◆ **What to produce**
Counting only lines below that hold "İlham", give the total alone.

[Material to process Boundary: Start]

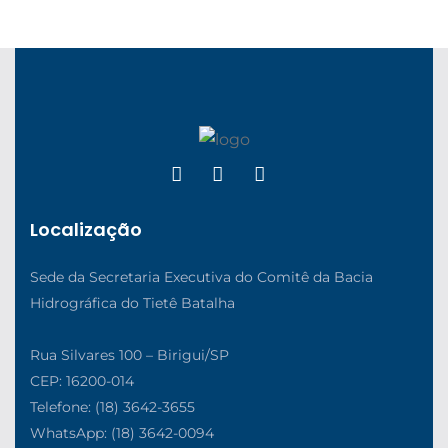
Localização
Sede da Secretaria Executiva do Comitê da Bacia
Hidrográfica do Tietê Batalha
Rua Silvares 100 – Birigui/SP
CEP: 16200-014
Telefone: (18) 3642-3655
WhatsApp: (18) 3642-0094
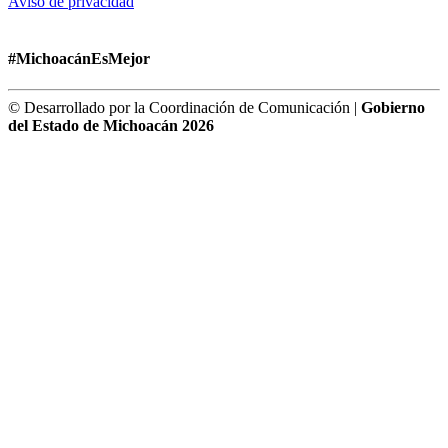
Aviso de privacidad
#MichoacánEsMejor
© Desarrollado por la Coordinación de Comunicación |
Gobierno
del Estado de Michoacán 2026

[Material to process Boundary: End]
[Material to process Boundary: Start]

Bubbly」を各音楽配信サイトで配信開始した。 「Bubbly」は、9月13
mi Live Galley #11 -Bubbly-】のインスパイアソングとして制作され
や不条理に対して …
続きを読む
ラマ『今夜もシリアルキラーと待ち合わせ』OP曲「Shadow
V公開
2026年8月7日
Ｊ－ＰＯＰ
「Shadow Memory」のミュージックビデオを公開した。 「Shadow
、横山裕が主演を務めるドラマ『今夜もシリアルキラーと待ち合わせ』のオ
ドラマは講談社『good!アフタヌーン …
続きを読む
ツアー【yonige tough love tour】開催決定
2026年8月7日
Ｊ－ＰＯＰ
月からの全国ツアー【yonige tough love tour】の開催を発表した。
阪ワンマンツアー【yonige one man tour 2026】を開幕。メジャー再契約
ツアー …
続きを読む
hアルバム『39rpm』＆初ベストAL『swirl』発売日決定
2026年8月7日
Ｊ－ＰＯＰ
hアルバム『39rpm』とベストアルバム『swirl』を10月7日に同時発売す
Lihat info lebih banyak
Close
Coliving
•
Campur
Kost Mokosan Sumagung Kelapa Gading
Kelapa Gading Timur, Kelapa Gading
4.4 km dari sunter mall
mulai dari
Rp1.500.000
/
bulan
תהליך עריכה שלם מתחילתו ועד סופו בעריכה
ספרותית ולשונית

[Material to process Boundary: End]
[Material to process Boundary: Start]

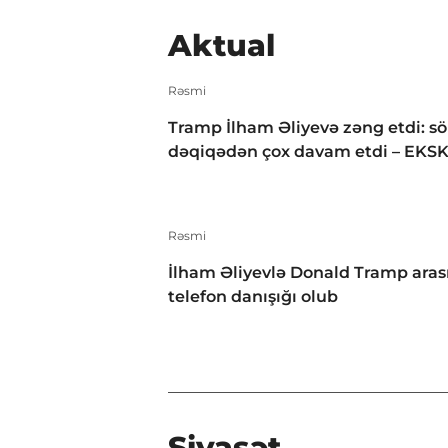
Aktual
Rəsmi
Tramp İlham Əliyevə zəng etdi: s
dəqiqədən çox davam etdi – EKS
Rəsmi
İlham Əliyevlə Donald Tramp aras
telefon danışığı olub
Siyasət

[Material to process Boundary: End]

◆ **Exercise answer**
2